Data supplied >>

[Start of section]

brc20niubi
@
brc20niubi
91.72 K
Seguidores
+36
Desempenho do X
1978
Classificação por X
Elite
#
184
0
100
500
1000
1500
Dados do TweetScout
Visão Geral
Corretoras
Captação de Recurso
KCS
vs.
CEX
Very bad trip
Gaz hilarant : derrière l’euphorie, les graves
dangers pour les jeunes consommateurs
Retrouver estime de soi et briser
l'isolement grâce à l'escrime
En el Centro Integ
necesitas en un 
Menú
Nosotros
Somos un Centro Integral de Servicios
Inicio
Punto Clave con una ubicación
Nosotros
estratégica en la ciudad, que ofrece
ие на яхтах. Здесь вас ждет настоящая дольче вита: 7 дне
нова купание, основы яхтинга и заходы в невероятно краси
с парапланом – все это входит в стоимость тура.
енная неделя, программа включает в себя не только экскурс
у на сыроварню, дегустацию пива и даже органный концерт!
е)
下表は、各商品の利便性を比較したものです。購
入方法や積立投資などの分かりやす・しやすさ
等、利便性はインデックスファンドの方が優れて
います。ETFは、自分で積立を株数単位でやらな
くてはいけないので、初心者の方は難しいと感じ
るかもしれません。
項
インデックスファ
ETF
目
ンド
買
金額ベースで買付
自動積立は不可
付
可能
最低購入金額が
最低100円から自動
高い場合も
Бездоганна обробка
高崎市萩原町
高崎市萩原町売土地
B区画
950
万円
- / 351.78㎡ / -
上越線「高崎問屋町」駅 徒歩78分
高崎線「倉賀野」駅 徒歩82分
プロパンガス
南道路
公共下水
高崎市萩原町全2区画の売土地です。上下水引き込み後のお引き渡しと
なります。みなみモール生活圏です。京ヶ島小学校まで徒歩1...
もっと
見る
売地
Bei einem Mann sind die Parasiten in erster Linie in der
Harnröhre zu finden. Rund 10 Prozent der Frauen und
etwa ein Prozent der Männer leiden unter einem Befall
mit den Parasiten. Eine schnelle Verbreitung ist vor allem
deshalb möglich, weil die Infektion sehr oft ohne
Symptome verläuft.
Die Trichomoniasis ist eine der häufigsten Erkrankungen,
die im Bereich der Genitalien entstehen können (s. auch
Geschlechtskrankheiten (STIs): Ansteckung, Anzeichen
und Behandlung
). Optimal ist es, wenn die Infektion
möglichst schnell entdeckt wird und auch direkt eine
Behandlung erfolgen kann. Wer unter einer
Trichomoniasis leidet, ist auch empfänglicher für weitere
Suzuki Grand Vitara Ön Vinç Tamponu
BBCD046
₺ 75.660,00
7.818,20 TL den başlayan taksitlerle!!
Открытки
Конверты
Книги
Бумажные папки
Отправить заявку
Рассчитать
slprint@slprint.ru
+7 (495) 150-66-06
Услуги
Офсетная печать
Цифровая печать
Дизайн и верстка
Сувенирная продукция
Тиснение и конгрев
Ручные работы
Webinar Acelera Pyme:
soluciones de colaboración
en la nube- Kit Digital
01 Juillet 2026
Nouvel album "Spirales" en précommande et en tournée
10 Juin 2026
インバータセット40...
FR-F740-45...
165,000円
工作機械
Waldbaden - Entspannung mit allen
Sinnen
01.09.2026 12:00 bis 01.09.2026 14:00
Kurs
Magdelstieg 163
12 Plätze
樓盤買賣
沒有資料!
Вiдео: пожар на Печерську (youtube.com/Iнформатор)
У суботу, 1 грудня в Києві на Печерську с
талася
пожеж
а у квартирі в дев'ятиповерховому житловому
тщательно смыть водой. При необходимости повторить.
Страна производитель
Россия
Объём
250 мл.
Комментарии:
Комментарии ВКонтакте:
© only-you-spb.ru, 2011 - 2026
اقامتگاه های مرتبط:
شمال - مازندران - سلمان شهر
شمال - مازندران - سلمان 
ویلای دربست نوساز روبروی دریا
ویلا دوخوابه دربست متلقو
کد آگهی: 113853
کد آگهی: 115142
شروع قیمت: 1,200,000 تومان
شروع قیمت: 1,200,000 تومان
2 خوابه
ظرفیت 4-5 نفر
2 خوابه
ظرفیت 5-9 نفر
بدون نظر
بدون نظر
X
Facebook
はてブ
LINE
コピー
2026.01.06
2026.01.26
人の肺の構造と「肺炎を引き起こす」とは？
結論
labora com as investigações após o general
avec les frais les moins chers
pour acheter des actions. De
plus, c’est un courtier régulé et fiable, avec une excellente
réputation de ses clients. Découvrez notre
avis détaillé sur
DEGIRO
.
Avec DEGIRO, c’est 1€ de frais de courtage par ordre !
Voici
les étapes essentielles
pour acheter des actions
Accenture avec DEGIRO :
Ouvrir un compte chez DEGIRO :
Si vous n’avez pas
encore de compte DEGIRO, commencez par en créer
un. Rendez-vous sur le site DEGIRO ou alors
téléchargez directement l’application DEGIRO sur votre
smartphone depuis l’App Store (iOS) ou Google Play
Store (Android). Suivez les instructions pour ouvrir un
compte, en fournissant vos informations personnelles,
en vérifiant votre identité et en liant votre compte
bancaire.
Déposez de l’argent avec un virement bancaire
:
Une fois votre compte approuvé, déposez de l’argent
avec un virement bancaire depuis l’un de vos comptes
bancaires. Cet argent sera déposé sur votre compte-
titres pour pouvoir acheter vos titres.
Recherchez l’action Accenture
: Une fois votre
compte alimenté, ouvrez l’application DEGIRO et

[End of section]

Task directions >> Copy out each line of the data where the string "Accenture" appears.

Solution to the problem >>
Accenture avec DEGIRO :
Recherchez l’action Accenture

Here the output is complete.